■ Job ■
The entire set of lines below should be copied exactly.
════════════════════
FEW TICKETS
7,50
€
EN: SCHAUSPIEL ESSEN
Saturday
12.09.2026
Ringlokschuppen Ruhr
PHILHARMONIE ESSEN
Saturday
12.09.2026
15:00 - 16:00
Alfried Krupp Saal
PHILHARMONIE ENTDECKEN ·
════════════════════
■ Result for this task ■
FEW TICKETS
7,50
€
EN: SCHAUSPIEL ESSEN
Saturday
12.09.2026
Ringlokschuppen Ruhr
PHILHARMONIE ESSEN
Saturday
12.09.2026
15:00 - 16:00
Alfried Krupp Saal
PHILHARMONIE ENTDECKEN ·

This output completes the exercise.